Forse qualche paese con grande sacrifici del proprio popolo riuscirebbe a pagare gli interessi, ma nessuno
a rimborsare i propri creditori. Questo è un dato incontrovertibile. Non è
casuale che ad ogni stormir di foglia economica i singoli paesi che già
cantavano il gloria per le singole scelte, si trovano in difficoltà.

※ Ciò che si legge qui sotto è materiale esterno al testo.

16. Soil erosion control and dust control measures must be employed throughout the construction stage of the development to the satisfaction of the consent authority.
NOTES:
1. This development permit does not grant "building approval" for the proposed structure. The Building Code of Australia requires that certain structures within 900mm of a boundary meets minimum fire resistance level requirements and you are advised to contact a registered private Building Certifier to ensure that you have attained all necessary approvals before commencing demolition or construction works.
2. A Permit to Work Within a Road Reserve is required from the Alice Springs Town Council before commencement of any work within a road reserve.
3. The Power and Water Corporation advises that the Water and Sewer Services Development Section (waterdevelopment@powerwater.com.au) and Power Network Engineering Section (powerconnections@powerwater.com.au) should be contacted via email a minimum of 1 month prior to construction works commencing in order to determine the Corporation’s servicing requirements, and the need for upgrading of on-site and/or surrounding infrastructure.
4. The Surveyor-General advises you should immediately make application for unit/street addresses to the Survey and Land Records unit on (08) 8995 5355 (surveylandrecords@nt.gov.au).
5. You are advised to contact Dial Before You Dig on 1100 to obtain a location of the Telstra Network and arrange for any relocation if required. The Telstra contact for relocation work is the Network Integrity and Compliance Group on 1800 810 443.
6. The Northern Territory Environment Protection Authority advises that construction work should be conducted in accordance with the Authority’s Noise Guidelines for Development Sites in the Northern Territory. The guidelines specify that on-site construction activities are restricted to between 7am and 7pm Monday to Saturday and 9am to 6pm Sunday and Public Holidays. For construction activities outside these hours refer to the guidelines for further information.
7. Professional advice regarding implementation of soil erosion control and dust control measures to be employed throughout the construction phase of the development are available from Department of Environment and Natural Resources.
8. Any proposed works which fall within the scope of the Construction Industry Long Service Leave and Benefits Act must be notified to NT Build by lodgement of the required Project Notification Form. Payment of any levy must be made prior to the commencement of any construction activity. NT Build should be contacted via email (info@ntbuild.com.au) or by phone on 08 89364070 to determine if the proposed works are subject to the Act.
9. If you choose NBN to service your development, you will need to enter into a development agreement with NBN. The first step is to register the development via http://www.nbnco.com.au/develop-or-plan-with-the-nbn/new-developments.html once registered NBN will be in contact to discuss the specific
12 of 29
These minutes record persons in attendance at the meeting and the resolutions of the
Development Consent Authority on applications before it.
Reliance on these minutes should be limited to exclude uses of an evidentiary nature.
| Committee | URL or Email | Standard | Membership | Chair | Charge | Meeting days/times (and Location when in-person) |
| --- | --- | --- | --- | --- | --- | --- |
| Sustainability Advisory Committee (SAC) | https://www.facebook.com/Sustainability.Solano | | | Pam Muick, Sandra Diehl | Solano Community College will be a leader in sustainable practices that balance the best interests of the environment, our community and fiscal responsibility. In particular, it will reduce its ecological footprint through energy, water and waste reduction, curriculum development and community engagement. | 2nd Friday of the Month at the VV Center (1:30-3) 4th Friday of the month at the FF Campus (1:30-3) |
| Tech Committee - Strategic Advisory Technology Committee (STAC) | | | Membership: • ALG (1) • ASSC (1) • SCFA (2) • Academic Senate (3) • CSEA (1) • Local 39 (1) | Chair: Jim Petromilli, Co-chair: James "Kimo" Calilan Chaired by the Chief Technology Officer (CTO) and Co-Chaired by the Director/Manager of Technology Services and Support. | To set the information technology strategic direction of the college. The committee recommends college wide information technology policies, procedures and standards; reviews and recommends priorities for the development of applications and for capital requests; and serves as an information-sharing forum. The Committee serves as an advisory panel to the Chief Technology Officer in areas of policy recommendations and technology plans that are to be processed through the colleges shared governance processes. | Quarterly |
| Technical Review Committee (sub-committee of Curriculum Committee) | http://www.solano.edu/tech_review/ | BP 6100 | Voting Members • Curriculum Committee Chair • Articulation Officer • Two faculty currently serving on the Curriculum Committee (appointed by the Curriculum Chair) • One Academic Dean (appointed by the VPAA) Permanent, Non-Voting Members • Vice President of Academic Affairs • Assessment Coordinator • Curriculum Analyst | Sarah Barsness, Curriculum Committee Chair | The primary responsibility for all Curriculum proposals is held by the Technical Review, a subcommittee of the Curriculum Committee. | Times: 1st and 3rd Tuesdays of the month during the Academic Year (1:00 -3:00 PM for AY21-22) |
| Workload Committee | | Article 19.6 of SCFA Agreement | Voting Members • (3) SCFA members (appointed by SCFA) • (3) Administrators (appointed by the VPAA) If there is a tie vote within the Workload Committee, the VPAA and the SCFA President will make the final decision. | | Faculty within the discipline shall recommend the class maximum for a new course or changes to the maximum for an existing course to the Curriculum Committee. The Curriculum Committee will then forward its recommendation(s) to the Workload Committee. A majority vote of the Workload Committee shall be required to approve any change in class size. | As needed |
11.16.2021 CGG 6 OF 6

Matteo Renzi, anche se non invitato all’incontro tra la
Merckel e Hollande, pare voglia battere
il pugnetto sul tavolo contro l’austerità
e a favore dello sviluppo. Qualsiasi cosa abbia in mente Renzi, quando parla di
sviluppo, non dovrebbe che allearsi a Tsipars e imporre la ristrutturazione non solo del debito sovrano Greco ma di tutti
i debiti sovrani, diciamo al 50%. Le banche soffriranno ma attente politiche di
sviluppo faranno sorridere i popoli (anche se i problemi del cambiamento della
società rimangono). Se non si potrà fare questo mi pare che la vita della UE sarà
sempre malaticcia, una lunga agonia pestilenziale.